Hasyim Asy’ari sangat menganjurkan agar seorang pendidik atau guru perlu memiliki kemampuan dalam mengembangkan metode dan memberi motivasi serta latihan-latihan yang bersifat membantu murid memahami pelajaran, selain itu juga guru harus memahami murid-muridnya secara psikologi, mampu memahami muridnya secara individual dan memecahkan persoalan-persoalan yang dihadapai murid.
Hasyim Asy’ari juga mengemukakan tentang etika terhadap buku, alat Pelajaran dan hal-hal lain yang berkaitan denganya. Kejelian dan ketelitian Hasyim Asy’ari dalam melihat permasalahan dan seluk beluk proses belajar mengajar. Etika khusus yang diterapkan untuk mengawali suatu proses belajar adalah etika terhadap buku yang dijadikan sumber rujukan.
Dalam pemikirannya terhadap pendidikan lebih ditekankan pada masalah pendidikan etika. Kalau dilihat dari pemikiran-pemikirannya dalam pendidikan, bahwa pemikiran yang disampaikan Kyai Hasyi Asy’ari ini sangat maju, dan relevan dengan pendidikan sekarang ini.

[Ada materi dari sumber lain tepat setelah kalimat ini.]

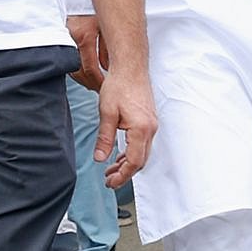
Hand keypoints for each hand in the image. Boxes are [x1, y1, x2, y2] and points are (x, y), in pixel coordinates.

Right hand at [66, 14, 106, 90]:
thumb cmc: (95, 7)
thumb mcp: (106, 26)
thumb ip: (108, 49)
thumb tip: (110, 68)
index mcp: (84, 36)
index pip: (91, 69)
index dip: (100, 82)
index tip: (107, 87)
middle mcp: (70, 39)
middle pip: (78, 72)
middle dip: (91, 84)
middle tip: (102, 89)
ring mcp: (62, 39)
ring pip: (71, 68)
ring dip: (83, 79)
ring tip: (95, 83)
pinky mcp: (59, 38)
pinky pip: (67, 60)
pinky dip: (77, 69)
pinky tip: (85, 71)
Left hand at [93, 66, 156, 189]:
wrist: (130, 67)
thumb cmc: (119, 85)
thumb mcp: (106, 113)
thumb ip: (104, 138)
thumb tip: (100, 158)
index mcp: (141, 129)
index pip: (133, 161)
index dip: (122, 176)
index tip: (111, 183)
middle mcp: (150, 129)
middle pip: (140, 161)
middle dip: (125, 173)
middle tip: (109, 180)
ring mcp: (151, 125)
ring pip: (142, 153)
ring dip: (127, 164)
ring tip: (111, 170)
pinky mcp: (149, 121)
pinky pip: (142, 144)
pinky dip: (131, 153)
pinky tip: (119, 155)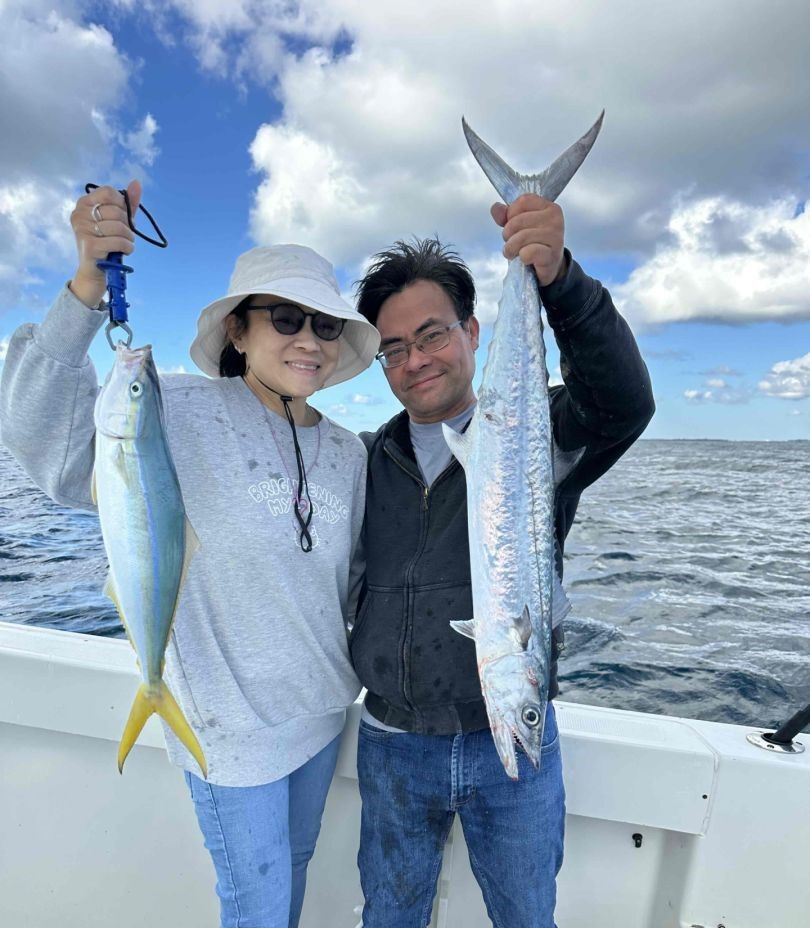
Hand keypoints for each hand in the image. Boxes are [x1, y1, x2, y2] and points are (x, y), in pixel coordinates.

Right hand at [68, 180, 141, 307]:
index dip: (121, 205)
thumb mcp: (118, 221)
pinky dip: (128, 248)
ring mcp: (82, 229)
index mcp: (83, 203)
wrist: (96, 271)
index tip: (121, 217)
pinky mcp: (89, 245)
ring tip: (124, 244)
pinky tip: (123, 251)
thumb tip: (137, 183)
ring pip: (120, 227)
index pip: (109, 192)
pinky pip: (119, 241)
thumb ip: (127, 203)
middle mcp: (79, 214)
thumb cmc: (107, 243)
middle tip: (123, 235)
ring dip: (129, 238)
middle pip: (116, 211)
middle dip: (127, 225)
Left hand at [491, 193, 565, 285]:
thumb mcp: (519, 225)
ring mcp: (555, 237)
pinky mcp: (551, 255)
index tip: (516, 226)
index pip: (522, 201)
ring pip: (520, 238)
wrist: (548, 266)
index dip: (511, 214)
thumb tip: (496, 208)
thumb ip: (506, 215)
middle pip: (517, 221)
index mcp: (549, 207)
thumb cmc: (533, 243)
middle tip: (514, 242)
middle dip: (508, 234)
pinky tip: (526, 259)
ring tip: (516, 252)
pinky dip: (522, 257)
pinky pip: (527, 253)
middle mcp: (555, 220)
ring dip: (511, 248)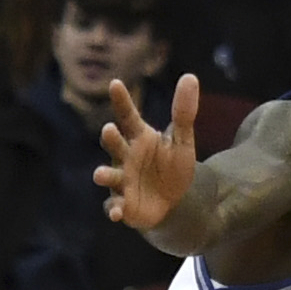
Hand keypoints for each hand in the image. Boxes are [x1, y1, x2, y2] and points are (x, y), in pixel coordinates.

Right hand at [93, 74, 202, 232]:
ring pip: (108, 175)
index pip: (128, 115)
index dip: (121, 100)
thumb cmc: (173, 166)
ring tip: (99, 174)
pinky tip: (118, 213)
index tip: (116, 84)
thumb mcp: (182, 140)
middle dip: (110, 138)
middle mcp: (125, 156)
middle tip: (109, 129)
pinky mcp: (122, 204)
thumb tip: (190, 76)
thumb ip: (183, 112)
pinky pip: (113, 206)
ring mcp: (121, 180)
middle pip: (114, 144)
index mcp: (138, 137)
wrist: (174, 202)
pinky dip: (114, 209)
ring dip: (103, 175)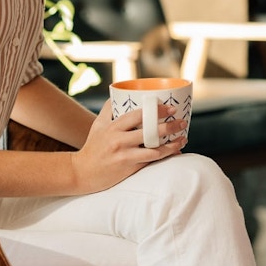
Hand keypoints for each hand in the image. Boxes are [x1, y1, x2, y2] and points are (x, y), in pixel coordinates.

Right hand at [71, 100, 186, 192]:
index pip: (138, 115)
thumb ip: (109, 109)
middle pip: (149, 131)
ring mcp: (125, 155)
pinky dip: (164, 156)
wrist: (82, 172)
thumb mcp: (98, 124)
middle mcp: (120, 140)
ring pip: (153, 149)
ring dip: (171, 143)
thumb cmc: (92, 146)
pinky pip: (150, 162)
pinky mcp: (128, 168)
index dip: (156, 110)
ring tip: (183, 138)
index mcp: (114, 127)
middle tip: (182, 121)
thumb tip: (118, 93)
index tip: (170, 107)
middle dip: (169, 126)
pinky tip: (174, 152)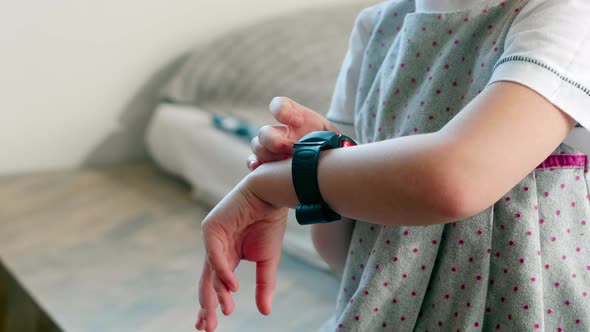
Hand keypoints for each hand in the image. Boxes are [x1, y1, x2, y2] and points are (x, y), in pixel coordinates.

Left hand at [196, 175, 287, 331]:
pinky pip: (215, 255)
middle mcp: (217, 249)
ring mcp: (212, 239)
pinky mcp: (211, 228)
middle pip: (207, 282)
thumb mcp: (268, 262)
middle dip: (207, 305)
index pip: (216, 284)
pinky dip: (223, 272)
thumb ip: (264, 285)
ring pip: (211, 271)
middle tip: (207, 328)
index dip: (213, 304)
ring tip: (225, 310)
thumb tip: (265, 312)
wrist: (272, 197)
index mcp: (228, 256)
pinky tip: (232, 287)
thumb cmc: (270, 224)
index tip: (211, 327)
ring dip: (217, 292)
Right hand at [247, 97, 337, 169]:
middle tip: (290, 148)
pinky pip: (253, 161)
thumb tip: (326, 145)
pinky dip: (254, 164)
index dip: (283, 111)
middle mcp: (280, 132)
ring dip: (267, 154)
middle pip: (265, 131)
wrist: (330, 164)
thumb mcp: (333, 136)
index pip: (280, 106)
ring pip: (257, 146)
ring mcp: (271, 149)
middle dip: (274, 140)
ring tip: (283, 162)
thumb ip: (326, 136)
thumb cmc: (331, 146)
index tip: (299, 121)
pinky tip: (260, 167)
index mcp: (295, 118)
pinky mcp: (267, 164)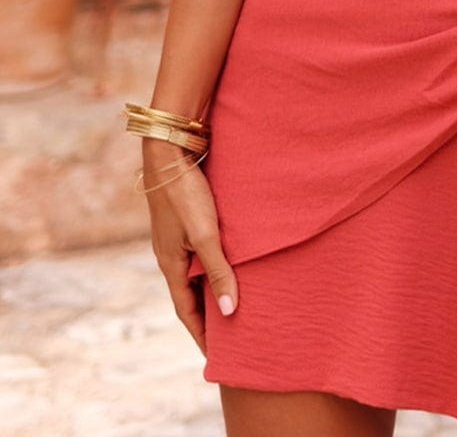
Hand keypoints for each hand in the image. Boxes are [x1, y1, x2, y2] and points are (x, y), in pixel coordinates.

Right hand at [141, 140, 237, 354]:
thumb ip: (219, 271)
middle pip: (191, 296)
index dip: (202, 334)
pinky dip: (214, 265)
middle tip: (230, 335)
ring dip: (213, 288)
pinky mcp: (185, 221)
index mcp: (171, 265)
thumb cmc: (187, 194)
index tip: (216, 356)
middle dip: (208, 316)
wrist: (169, 152)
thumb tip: (229, 312)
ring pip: (196, 273)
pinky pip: (200, 253)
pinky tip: (230, 262)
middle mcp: (171, 256)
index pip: (187, 312)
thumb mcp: (205, 235)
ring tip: (234, 302)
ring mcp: (176, 239)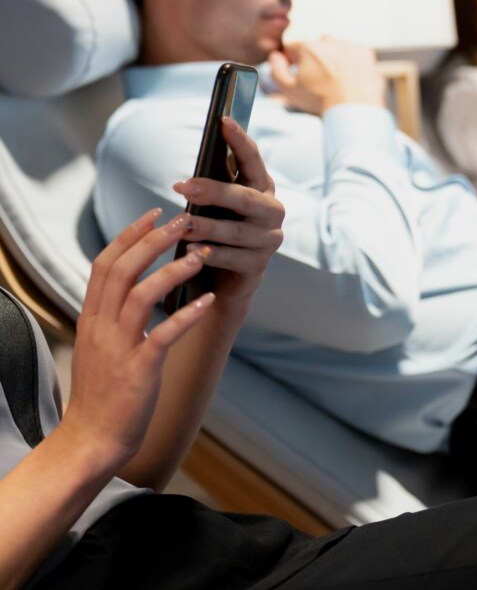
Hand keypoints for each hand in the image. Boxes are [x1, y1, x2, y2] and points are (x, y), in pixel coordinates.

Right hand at [62, 209, 215, 468]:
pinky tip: (208, 302)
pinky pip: (164, 334)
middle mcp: (101, 325)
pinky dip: (187, 315)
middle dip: (154, 240)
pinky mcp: (139, 369)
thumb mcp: (98, 344)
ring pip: (141, 294)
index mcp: (91, 316)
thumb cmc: (101, 392)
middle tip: (184, 221)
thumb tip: (132, 287)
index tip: (153, 214)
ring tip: (200, 254)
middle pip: (123, 269)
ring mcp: (119, 346)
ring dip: (173, 270)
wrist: (91, 440)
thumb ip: (110, 315)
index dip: (130, 235)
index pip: (105, 263)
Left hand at [172, 116, 284, 306]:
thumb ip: (213, 189)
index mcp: (262, 187)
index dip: (240, 139)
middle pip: (243, 197)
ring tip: (182, 224)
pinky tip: (192, 250)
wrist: (228, 279)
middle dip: (213, 191)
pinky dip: (211, 254)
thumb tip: (187, 180)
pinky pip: (233, 257)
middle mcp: (272, 210)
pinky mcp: (259, 264)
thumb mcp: (218, 206)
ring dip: (207, 227)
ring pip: (235, 230)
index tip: (223, 120)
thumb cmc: (219, 231)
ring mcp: (269, 238)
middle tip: (183, 187)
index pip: (253, 159)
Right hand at [269, 37, 385, 114]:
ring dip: (334, 59)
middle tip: (319, 80)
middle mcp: (328, 41)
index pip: (294, 48)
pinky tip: (349, 79)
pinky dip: (351, 62)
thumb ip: (276, 69)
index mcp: (308, 47)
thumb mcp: (289, 89)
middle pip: (316, 47)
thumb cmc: (319, 100)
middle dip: (315, 59)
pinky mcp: (365, 52)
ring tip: (336, 81)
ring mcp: (348, 45)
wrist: (353, 110)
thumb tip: (276, 55)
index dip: (293, 61)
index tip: (299, 74)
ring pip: (336, 48)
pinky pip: (354, 53)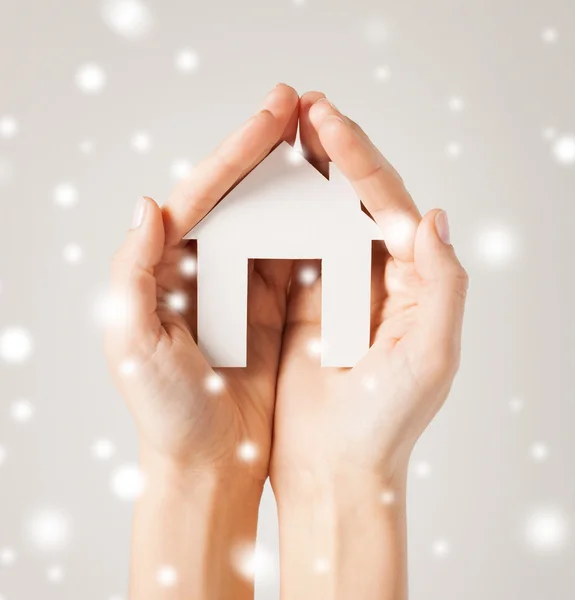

Misalnya seorang guru dituntut untuk profesional, guru harus bisa mengembangkan metode pembelajaran, guru harus menulis, membaca untuk menambah ilmu. Kemudian dalam proses pembelajaran guru dan murid harus menjalin hubungan yang harmonis, dan sebagainya. Pemikiran yang disampaikan Kyai Hasyim Asy’ari itu juga merupakan tuntuan dalam dunia pendidikan kita sekarang ini.